1. The traditional "Police and Punish" model has become an institutional risk area.

Historically, academic integrity was framed as a detection problem, a convenient but narrow lens.

Post-2020 and post-2023, a renewed (and necessary) pedagogical lens on surveillance and 'gotcha' culture ramped up practical criticism and advocacy further, notably:

"Student partnership requires trust. Faculty must believe students want to succeed honestly. Students must trust faculty to guide rather than police. This mutual trust creates space for authentic learning." - Dr Sarah Elaine Eaton, on the Post-Plagiarism Framework.

It is clear in 2026 that the arms race and surveillance culture are obsolete and high risk. High-friction environments (77% of students fear being wrongly flagged) create an "us vs. them" culture that exhausts educators and invites legal and reputational risk as detection-only models prove increasingly obsolete.

2. A return to the 'presence' of authorship and agency over the limited and obscured 'absence' of cheating.

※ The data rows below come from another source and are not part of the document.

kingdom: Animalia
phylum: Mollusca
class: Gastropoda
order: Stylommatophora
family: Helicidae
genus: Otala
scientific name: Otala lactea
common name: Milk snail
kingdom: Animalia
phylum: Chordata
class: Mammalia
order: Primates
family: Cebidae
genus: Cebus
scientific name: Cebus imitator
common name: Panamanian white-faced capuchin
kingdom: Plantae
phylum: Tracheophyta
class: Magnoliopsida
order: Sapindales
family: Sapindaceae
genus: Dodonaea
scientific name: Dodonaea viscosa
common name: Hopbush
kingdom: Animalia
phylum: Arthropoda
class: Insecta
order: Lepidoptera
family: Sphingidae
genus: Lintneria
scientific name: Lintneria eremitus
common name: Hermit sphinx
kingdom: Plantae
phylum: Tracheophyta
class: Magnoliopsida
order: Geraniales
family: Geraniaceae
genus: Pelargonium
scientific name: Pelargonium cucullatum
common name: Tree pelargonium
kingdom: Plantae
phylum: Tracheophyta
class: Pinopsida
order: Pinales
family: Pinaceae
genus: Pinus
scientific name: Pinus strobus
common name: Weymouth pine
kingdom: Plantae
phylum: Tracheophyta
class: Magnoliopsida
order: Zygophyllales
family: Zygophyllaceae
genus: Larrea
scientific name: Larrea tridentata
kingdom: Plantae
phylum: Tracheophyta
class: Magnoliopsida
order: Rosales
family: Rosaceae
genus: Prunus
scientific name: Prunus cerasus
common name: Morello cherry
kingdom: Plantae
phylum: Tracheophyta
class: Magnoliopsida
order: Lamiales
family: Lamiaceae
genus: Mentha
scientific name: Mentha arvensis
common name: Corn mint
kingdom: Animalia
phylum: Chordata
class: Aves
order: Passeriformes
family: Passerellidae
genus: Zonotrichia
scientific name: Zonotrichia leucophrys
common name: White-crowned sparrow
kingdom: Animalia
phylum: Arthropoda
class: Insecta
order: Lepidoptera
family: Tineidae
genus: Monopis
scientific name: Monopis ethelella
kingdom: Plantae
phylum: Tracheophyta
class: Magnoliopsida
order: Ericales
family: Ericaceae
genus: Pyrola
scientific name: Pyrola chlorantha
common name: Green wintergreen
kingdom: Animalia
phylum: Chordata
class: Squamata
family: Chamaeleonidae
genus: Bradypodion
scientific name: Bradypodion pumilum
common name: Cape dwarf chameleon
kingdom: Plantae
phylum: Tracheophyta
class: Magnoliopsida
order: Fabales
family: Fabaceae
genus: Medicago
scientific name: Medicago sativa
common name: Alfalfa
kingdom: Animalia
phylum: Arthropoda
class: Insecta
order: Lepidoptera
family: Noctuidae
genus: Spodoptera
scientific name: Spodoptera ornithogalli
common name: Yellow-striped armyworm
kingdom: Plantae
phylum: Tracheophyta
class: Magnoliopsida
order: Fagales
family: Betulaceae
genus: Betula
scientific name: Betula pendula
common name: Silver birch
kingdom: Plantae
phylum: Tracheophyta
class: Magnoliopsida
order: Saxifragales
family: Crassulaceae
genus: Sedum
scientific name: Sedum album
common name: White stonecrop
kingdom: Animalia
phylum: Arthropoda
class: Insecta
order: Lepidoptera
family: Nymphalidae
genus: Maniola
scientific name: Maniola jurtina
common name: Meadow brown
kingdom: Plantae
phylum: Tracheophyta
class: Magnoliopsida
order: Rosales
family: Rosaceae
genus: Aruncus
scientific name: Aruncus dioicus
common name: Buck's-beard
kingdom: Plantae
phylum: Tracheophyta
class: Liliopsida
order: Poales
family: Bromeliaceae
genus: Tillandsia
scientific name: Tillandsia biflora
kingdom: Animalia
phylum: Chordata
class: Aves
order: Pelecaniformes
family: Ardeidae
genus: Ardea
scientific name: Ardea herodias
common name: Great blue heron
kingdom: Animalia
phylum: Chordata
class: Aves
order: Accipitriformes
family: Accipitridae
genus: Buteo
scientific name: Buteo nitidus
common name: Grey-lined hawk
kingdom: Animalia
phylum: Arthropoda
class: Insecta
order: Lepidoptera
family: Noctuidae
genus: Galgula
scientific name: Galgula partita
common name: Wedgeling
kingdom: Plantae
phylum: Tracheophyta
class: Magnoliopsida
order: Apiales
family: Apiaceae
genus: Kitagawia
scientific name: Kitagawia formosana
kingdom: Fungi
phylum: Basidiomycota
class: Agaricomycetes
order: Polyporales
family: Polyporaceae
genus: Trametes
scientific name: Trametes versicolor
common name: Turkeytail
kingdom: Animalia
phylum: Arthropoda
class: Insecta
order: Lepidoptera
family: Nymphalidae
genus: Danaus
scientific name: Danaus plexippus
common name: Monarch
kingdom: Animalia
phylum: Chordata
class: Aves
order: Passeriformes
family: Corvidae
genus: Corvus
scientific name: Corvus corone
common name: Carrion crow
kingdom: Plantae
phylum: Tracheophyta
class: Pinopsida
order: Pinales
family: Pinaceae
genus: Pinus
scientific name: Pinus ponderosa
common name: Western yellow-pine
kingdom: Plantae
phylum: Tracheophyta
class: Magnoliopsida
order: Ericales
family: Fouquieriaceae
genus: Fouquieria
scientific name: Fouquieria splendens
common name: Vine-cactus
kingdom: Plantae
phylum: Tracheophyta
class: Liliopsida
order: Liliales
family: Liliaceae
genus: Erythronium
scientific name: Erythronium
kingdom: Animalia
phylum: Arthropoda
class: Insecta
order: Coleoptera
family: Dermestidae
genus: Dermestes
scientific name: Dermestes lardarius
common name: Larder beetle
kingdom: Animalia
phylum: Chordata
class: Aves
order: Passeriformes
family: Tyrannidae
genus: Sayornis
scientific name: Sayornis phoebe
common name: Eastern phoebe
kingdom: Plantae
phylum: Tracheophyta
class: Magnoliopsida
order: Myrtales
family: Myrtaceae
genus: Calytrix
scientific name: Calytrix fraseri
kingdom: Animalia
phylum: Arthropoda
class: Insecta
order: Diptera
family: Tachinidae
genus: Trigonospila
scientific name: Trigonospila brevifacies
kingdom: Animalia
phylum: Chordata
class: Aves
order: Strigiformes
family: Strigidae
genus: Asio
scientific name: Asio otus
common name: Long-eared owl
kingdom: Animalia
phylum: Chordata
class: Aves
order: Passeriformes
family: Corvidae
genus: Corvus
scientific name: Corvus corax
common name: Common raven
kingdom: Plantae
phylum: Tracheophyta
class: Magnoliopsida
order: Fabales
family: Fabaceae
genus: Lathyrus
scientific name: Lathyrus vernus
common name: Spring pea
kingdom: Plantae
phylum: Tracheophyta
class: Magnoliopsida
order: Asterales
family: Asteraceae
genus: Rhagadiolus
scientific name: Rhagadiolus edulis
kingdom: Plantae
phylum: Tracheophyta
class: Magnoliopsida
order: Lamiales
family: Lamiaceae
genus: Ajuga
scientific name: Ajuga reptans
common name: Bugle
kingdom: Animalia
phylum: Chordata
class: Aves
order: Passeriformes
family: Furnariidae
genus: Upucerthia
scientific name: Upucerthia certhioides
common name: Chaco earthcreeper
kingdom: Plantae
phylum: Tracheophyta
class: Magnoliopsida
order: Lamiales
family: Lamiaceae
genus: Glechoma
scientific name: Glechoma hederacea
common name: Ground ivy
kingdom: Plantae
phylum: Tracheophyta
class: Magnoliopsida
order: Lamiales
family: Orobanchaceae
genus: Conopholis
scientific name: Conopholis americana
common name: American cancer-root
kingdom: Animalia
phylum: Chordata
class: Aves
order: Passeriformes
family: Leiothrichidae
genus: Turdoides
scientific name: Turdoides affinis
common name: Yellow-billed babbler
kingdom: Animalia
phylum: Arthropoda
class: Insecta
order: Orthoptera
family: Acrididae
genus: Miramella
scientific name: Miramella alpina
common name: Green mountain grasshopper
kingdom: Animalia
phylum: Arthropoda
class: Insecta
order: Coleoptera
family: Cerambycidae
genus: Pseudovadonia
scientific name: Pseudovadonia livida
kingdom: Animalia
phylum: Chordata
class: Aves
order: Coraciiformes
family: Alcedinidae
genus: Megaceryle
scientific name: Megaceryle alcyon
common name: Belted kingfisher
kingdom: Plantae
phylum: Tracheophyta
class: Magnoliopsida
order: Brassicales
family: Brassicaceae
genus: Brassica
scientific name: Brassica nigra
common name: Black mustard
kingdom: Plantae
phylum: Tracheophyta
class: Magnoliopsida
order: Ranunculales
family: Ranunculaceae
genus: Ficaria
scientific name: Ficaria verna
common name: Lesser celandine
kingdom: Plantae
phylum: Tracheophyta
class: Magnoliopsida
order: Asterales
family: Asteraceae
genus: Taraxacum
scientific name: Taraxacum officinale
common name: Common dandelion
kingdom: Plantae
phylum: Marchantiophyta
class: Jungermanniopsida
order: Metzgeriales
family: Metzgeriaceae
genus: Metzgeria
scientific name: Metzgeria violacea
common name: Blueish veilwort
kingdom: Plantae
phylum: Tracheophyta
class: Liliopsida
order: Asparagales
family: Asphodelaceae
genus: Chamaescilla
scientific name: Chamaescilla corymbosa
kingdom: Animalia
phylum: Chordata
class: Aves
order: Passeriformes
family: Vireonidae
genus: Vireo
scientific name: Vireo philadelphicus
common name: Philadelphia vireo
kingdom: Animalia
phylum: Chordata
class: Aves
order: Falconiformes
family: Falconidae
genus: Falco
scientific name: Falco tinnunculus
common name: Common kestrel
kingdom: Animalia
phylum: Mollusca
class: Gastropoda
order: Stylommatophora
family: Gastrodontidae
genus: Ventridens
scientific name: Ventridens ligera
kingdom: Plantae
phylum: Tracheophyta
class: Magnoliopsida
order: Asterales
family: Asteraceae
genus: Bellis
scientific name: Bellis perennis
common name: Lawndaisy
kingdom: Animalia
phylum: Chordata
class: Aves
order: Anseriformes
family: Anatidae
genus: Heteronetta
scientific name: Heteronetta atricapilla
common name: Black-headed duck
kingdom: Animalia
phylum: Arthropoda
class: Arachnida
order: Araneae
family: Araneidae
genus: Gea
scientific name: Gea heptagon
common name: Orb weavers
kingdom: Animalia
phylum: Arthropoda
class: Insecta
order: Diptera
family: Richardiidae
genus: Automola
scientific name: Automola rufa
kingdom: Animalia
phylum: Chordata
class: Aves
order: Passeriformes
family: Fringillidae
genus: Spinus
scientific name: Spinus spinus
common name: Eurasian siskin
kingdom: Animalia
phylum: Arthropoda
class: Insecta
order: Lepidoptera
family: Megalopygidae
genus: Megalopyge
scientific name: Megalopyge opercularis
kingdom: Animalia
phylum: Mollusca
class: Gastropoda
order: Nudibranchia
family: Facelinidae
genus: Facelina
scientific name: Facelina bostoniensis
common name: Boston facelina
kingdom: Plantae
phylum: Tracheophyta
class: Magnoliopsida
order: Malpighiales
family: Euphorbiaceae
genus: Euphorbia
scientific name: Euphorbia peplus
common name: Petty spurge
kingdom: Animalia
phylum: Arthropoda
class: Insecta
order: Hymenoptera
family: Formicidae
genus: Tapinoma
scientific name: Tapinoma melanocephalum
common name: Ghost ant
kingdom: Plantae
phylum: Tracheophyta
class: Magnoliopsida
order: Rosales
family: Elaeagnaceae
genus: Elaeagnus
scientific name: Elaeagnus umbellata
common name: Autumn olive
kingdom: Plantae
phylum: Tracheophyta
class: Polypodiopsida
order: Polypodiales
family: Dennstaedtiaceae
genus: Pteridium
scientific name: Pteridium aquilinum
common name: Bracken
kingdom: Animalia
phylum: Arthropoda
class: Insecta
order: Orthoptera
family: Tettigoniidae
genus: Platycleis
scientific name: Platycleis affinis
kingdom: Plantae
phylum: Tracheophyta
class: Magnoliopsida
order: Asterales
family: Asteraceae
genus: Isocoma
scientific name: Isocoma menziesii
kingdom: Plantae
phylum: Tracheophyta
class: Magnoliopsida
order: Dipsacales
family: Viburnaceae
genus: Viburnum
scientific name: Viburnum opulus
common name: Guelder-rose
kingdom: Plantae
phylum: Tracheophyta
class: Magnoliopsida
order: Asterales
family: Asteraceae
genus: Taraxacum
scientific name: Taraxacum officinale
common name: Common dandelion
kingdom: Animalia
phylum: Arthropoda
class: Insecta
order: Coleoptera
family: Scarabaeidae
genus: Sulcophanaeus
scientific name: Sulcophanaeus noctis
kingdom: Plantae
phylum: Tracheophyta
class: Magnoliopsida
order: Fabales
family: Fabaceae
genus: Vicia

AI has redefined the path to authorship, but it hasn’t removed the requirement for students to develop the critical thinking skills that form the bedrock of a degree.

In online education specifically, the silence of an invisible student process is often felt more strongly than the presence of their inputs. And when an educator sees only a final submission, they are often left with a disheartening lens: is this misconduct, or disengagement?

A path of support and validate - positive integrity - flips this. Instead of assuming a cohort of suspects, universities provide the infrastructure for students to develop and document their journey. It replaces the silence of invisible work with visible effort, intent, and demonstrated authorship, not because they are being watched while this is happening because that chooses a path of surveillance - but because they have been given the opportunity to develop on their own, with agency; and then show their own efforts and thinking.

3. Assessment design has shouldered the burden.

It has been suggested that educators can "design" their way out of this challenge - 'just re-design assessment'.

Of course, educators argue that assessment design on its own will not solve an infrastructure and culture problem at the institutional level, or the sector level. The late Professor Tracey Bretag prompted institutions to look to their teaching and learning environments, to consider how surrounding systems also enable - or not - learner behaviour.

Cultural change, safety, and mutual transparency (lifting the 'Eye of Sauron' approach to assessment) are needed within teaching and learning environments, to create safe spaces for learning to effectively take place.

Choosing the support and validate path introduces deliberate, holistic, institutional infrastructure prioritises an environment for learning, for students, educators, and leadership.

4. A "Multi-Lane" approach needs scaffolding to be useful and defensible.

From 2023, many institutions moved quickly to implement highly-regarded, strategic frameworks for using, or not using, AI.

Whether an institution uses two lanes or four or other approaches, a framework's success depends on the infrastructure behind it, based on student agency, and educator choice.

Choosing to support and validate rather than police and punish, lets the university culture move beyond unenforceable policy toward learning and thinking-centred outcomes. It ensures that even in AI-permitted scenarios (or lanes), critical thinking is developing behind student journeys and degrees, and not just resting on a single summative verification at the end.

Making a choice to prioritise learning, not surveillance.

Universities have a choice to make.

Prioritising "tighter controls," even under the guise of student agency, keeps the focus on punitive outcomes, burdens teachers with policing, and further erodes the trust essential for learning.

On the other hand, the strongest universities of the next decade will be those that can speak to their awarded degrees with confidence: "This degree is a guarantee that we helped this human learn to think critically, for themselves and with others". These institutions will no longer rest their reputation on the 'absence' of something as narrow and unsupportable as detected misconduct, but on the defensible 'presence' of learning development from the students themselves.